== READING TEXT ==
---+---
IWETHEY v. 0.3.0 | TODO
1,095 registered users | 0 active users | 0 LpH | Statistics
Login | Create New User
IWETHEY Banner

Welcome to IWETHEY!

New Best duplicate finder/deleter for Win32?
I'm using [link|http://www.hugmot.is/acutefinder/|AcuteFinder] on Windows 2000 to search for duplicate files on 4 partitions. It works pretty well initially, but gets very pokey and hogs the CPU. Since I have something like 600,000 files on this system and it's less than half-way through after searching about 14 hours, and since it seems to slow down over time, I'd like to find something better.

Any suggestions?

Thanks.

Cheers,
Scott.
New That's a Perl problem if ever I saw one.
Hey, Baz/Ben:

Is File::Find fast enough for this to be worth coding up?


Peter
[link|http://www.no2id.net/|Don't Let The Terrorists Win]
[link|http://www.kuro5hin.org|There is no K5 Cabal]
[link|http://guildenstern.dyndns.org|Home]
Use P2P for legitimate purposes!
New ICLRPD: That's a Perl problem if ever I saw one. (new thread)
Created as new thread #235660 titled [link|/forums/render/content/show?contentid=235660|ICLRPD: That's a Perl problem if ever I saw one.]
--
Steve
[link|http://www.ubuntulinux.org|Ubuntu]
New Baz? What's a Baz?
Simple enough problem.
Walk the file system, compute a crc for every file found.
Might want to salt it with the filesize if scared of a crc collision.
Push filename an into an array ref, stored in a hash indexed by crc.
When done, loop through list of crcs, popping out a list of files when there are more than one.

A couple of minutes of code.

Have fun.
New Alternatively...
File::Find::Duplicates


Peter
[link|http://www.no2id.net/|Don't Let The Terrorists Win]
[link|http://www.kuro5hin.org|There is no K5 Cabal]
[link|http://guildenstern.dyndns.org|Home]
Use P2P for legitimate purposes!
New Any gotchas?
I've never run a Perl script before, at least not of my own volition. :-)

I found [link|http://aspn.activestate.com/ASPN/CodeDoc/File-Find-Duplicates/Duplicates.html|File::Find::Duplicates] on CPAN. Any gotchas? It's not terribly descriptive, but I assume that the description of things given for [link|http://search.cpan.org/~jhi/perl-5.8.0/lib/File/Find.pm|File::Find] will help clarify things. I also assume I'll be able to figure out how to direct the output to a file.

I'll be downloading ActivePerl in a few minutes to try it out tomorrow, after my download of SimplyMEPIS_3.4-1.rc1 completes.

Thanks a bunch.

Cheers,
Scott.
New The sample program in the documentation...
is close to what you want. Change the call to the function to:

my %dupes = find_duplicate_files('c:\\');

Write it to a file and from the command line you can write something like this:

perl myprogram > output_file

Cheers,
Ben
I have come to believe that idealism without discipline is a quick road to disaster, while discipline without idealism is pointless. -- Aaron Ward (my brother)
---+---
== EXTRACTED INFORMATION ==
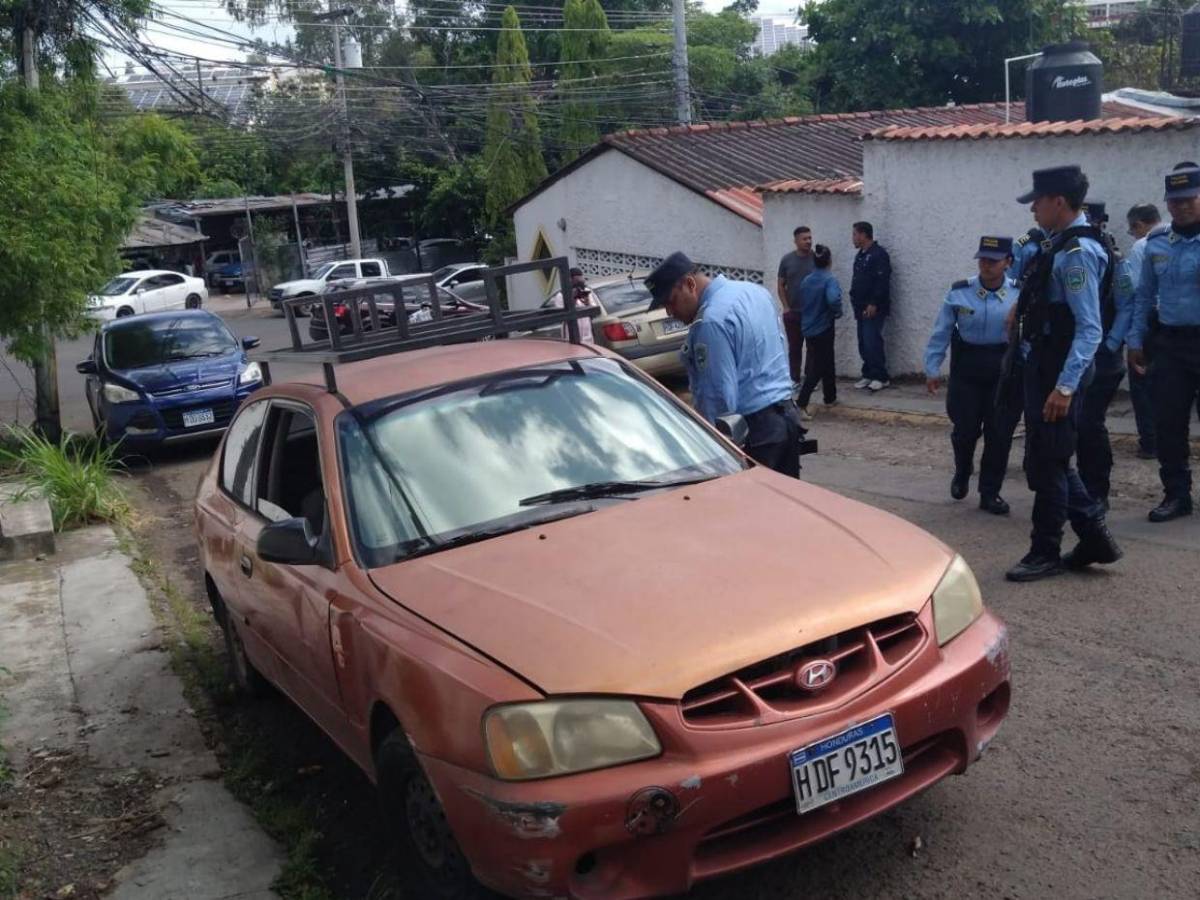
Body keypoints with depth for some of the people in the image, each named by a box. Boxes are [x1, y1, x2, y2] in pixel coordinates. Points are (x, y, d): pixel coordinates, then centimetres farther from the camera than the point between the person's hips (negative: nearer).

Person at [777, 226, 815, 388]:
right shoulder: (787, 259, 2)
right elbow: (781, 285, 7)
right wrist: (786, 307, -2)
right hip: (792, 312, 1)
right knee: (794, 347, 6)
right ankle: (795, 378, 13)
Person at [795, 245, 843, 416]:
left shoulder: (806, 281, 5)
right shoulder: (830, 279, -15)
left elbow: (802, 303, 13)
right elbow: (833, 299, -31)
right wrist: (838, 312, -14)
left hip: (808, 329, 7)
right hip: (823, 329, -7)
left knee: (827, 363, 21)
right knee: (818, 368, -1)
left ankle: (830, 398, 30)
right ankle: (801, 403, -9)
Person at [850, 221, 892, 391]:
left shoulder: (879, 254, -11)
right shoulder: (860, 255, 17)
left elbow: (882, 282, -18)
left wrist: (873, 304, -21)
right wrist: (856, 303, 14)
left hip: (873, 308, -9)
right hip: (861, 308, 9)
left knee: (872, 342, -10)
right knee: (863, 343, 9)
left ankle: (881, 377, -4)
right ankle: (868, 375, 15)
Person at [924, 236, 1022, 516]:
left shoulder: (1019, 294, -3)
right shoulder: (959, 292, -3)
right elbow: (941, 332, 1)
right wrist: (932, 368, 0)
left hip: (1004, 370, 0)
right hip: (967, 368, 0)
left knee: (999, 433, 4)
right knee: (965, 429, 4)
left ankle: (990, 492, 19)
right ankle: (962, 473, 37)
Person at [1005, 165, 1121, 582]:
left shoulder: (1077, 252, -20)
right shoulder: (1058, 243, 10)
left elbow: (1089, 328, -25)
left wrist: (1065, 386, -30)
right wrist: (1024, 305, 17)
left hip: (1059, 372, -10)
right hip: (1042, 366, 10)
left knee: (1046, 462, 0)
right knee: (1050, 458, 16)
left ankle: (1045, 553, 14)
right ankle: (1094, 536, 25)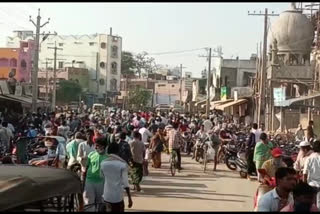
---+---
== INSTRUCTIONS FOR THE TASK ==
Reproduce word for word the stretch of the duplicate-file forum thread from "New Best duplicate" through "worth coding up?".

== RESULT OF THE TASK ==
New Best duplicate finder/deleter for Win32?
I'm using [link|http://www.hugmot.is/acutefinder/|AcuteFinder] on Windows 2000 to search for duplicate files on 4 partitions. It works pretty well initially, but gets very pokey and hogs the CPU. Since I have something like 600,000 files on this system and it's less than half-way through after searching about 14 hours, and since it seems to slow down over time, I'd like to find something better.

Any suggestions?

Thanks.

Cheers,
Scott.
New That's a Perl problem if ever I saw one.
Hey, Baz/Ben:

Is File::Find fast enough for this to be worth coding up?